When Mia helps a destitute co-worker who drops her infant off at the fire station, it is a catalytic moment in the narrative. Elena Richardson’s best friend, Linda McCullough, has adopted the young infant. A custody battle ensues, with Mia helping the young co-worker get her baby back while Elena and her husband fight for the adoptive parents. “So it was her tenant, her quiet little eager-to-please tenant, who had started all of this. Who had, for reasons still unclear, decided to upend the poor McCulloughs’ lives.” Elena Richardson feels that Mia has betrayed her. She turns to her investigative journalism skills to track down Mia’s past. Like a detective, she visits Mia’s estranged parents and learns about events that led to Pearl’s birth and Pearl's unnamed father. (I like where Celeste Ng was taking her readers, but I needed more signals to convince me that Elena would pursue Mia’s past with such intensity.)

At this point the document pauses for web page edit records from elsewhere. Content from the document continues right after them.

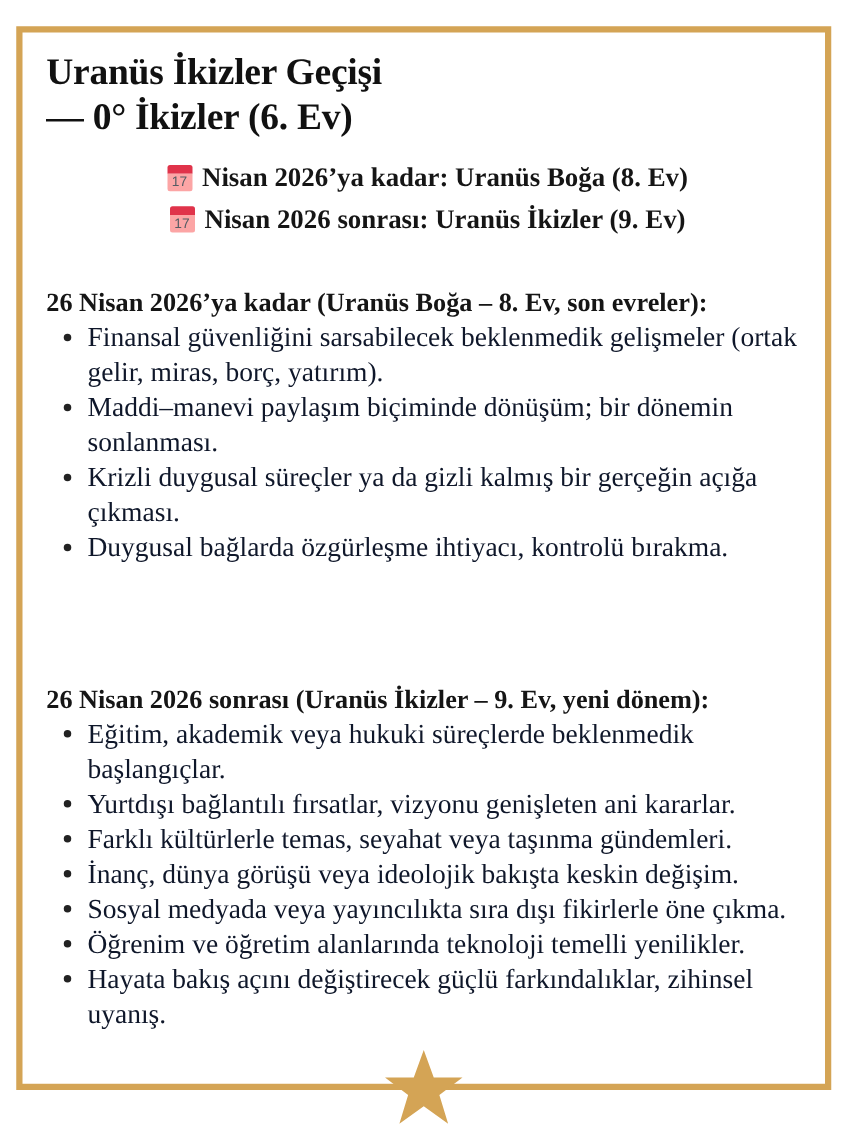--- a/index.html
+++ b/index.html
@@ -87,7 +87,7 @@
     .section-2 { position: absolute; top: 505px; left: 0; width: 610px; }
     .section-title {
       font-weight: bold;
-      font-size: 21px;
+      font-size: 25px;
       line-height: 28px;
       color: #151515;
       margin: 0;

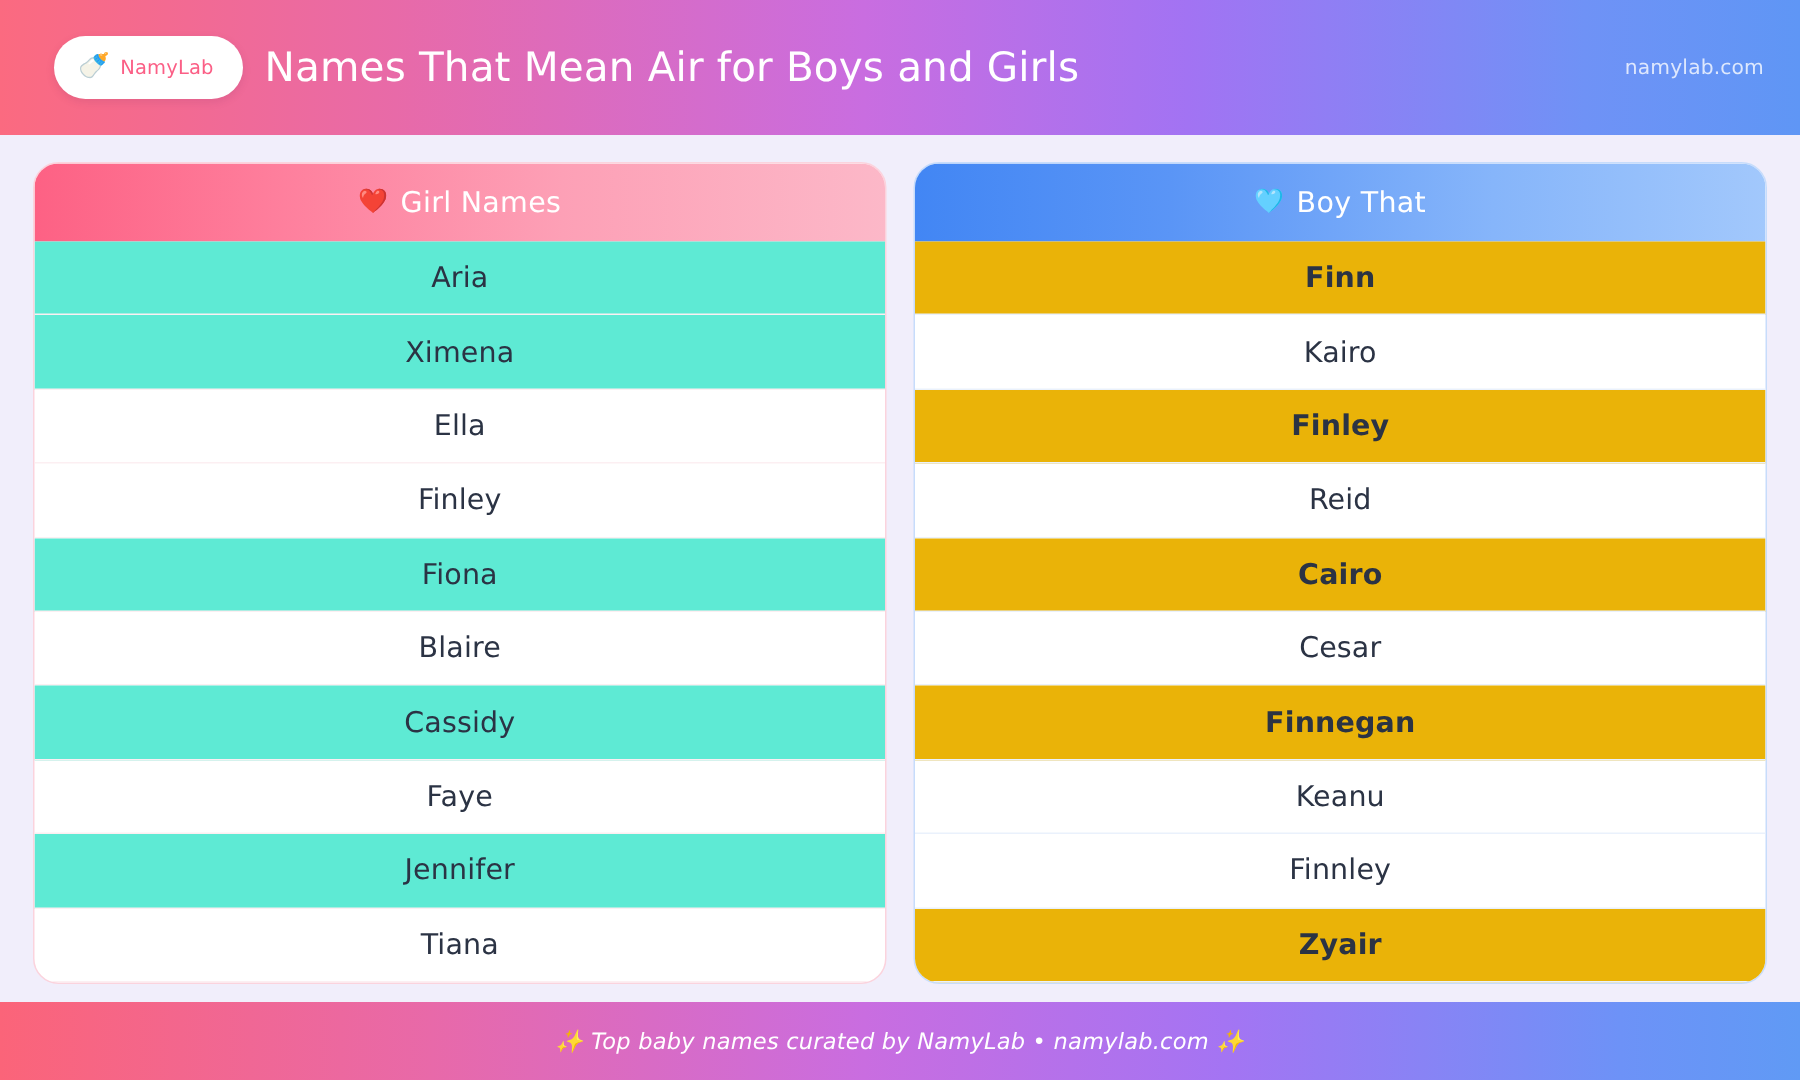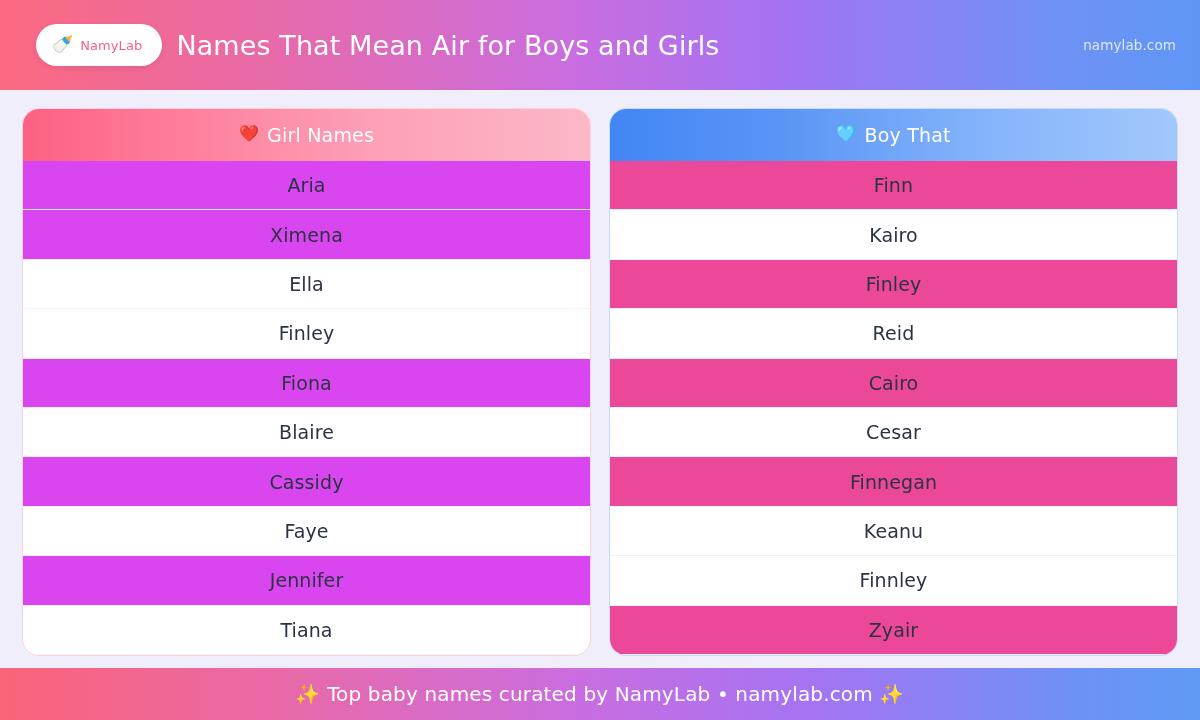--- a/index.html
+++ b/index.html
@@ -134,7 +134,7 @@
   .card.boys  .name-row { border-bottom: 1px solid #eaf1fc; }
   .name-row:last-child { border-bottom: none; }
 
-  .card.girls .name-row.alt { background: #d946ef; }
+  .card.girls .name-row.alt { background: #5eead4; }
   .card.boys  .name-row.alt { background: #ec4899; }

There are a couple of clues that Elena is jealous of Izzy’s relationship with Mia. Izzy’s birth had been difficult and frightening. Elena says, “She had learned with Izzy’s birth how your life could trundle along on its safe little track and then, with no warning, skid spectacularly off course. Every time Mrs. Richardson looked at Izzy, that feeling of things spiraling out of control coiled around her again, like a muscle she didn’t know how to unclench.” Elena’s fear reveals itself as anger when a situation involves Izzy. Does she still resent Izzy for wreaking havoc on Elena’s orderly world when Izzy was a child? The other kids model Elena’s behavior and make Izzy feel like an outcast.
Like a perfect storm, events culminate and coalesce and lead to Elena’s eviction of Mia and Pearl. For Izzy, these events are the fuse that lights the fire.
I admire Ng’s effort to explore the emotions of all her characters. She understands the complicated feelings, inner turmoil, and unique needs of her characters. Little Fires Everywhere is an excellent examination of intricate family dynamics.